Ma non bisogna dimenticare che Lessing fu anche scrittrice di fantascienza: il che, forse più delle sue posizioni politiche, le allontanò i favori di una Reale Accademia che molti anni prima del 2007 sembrò propensa ad assegnarle il Nobel. È questa libertà il motivo del mio dispiacere per la sua scomparsa. Doris Lessing, dura e irriverente, non ha dato alcuna importanza al proprio curriculum, al proprio stato di servizio, alla propria immagine di scrittrice alta. È stata alta e bassa, e ha equanimemente affascinato e deluso tutti i lettori che vedevano in lei l'emblema di qualcosa. Ha scritto libri brutti o malriusciti, splendidi e terribili (come quello sulla madre) e capolavori come la già citata opera prima, come Il sogno più dolce, o Il quinto figlio. Se qualcuno mi chiede da dove iniziare a leggere Doris Lessing, io gli dico di partire proprio da quest'ultimo, il mio preferito. In un tempo in cui quotidiani e librerie si riempiono di riflessioni - necessarie - sul rapporto genitori-figli, il caso estremo, fantastico e insieme realista, che si narra ne Il quinto figlio ci è utile perché scavalca tutte le discussioni e le teorie psicopedagogiche, ponendo l'attenzione sull'aspetto ontologico. I nostri discorsi cercano sempre di addormentare la diversità: cercano punti di assimilazione, di normalizzazione. Ma se dopo quattro bellissimi figli ti nasce una specie di gnomo, o di elfo, hai voglia di interrogare psicologi e sociologi: l'intera vita della tua famiglia e di ciascuno dei suoi membri diventerà preda di un destino ineluttabile, di una deriva per affrontare la quale occorrerà ben altro che un consulto. Un vero scrittore è sempre come quel quinto figlio.
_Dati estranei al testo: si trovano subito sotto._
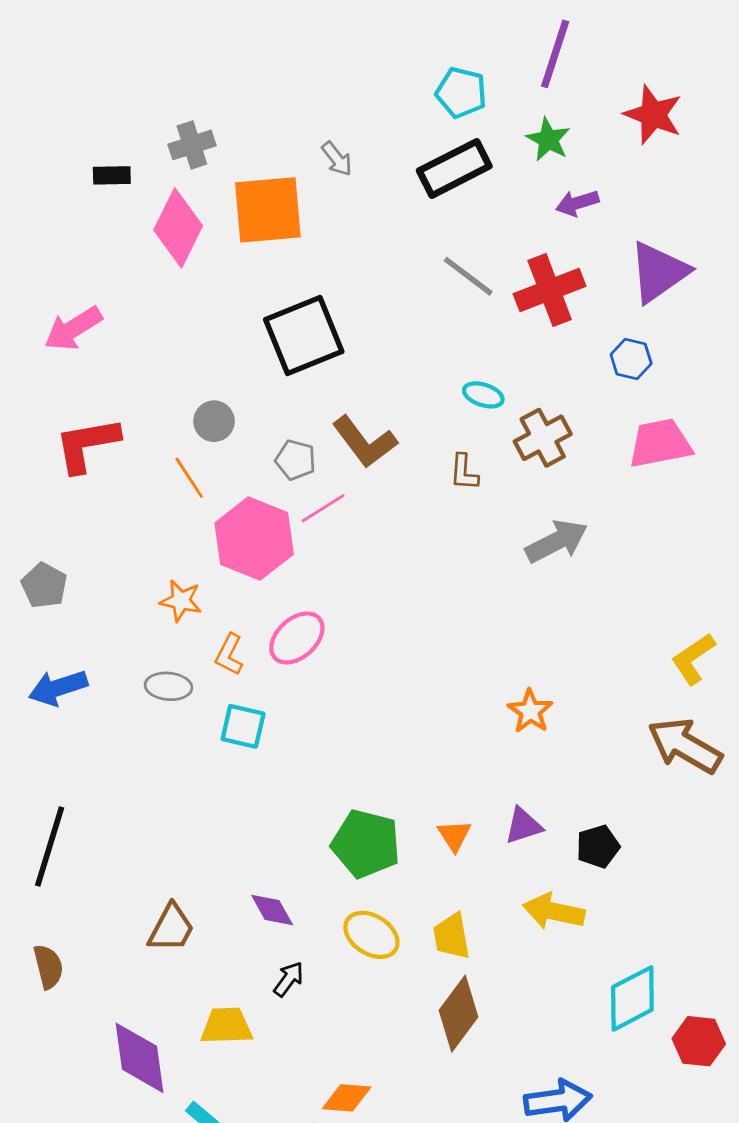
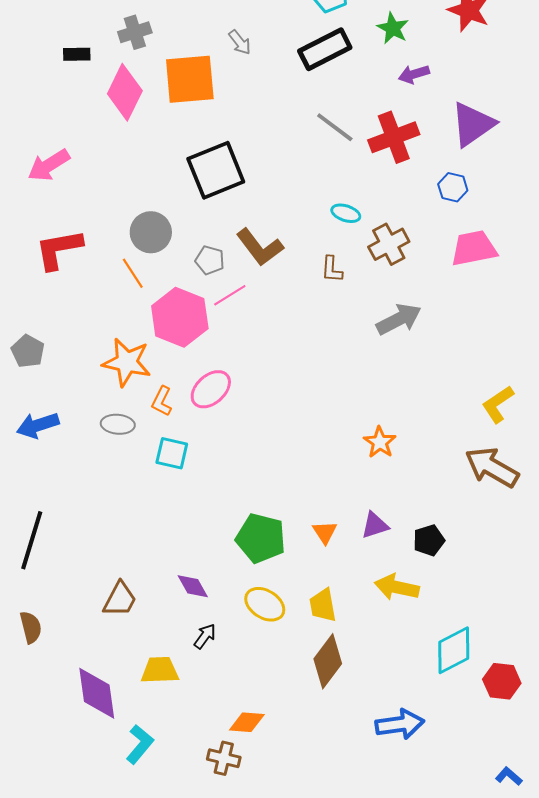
gray circle: (214, 421) -> (151, 232), size x1.4
orange star: (181, 601) -> (127, 362), size x1.6

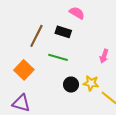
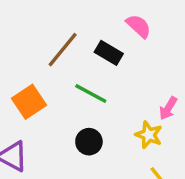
yellow star: (91, 83) -> (149, 135), moved
black circle: (71, 85) -> (89, 142), moved

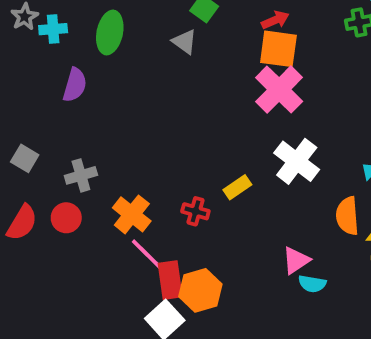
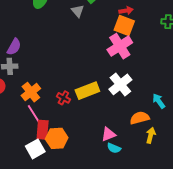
purple semicircle: (75, 85) -> (14, 47), moved
yellow rectangle: (237, 187) -> (87, 91), size x1.6
orange semicircle: (347, 216) -> (140, 118), turned 66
L'industria culturale lo vuole bello, elegante, garbato, profumato, e si preoccupa di gestire al meglio le sue intemperanze. Doris non fu sgarbata e nemmeno intemperante, ma sapeva che lo scrittore non ha nulla a che vedere con la sua rassicurante ma scialba icona. Adesso che non c'è più è nostro dovere ricordarlo.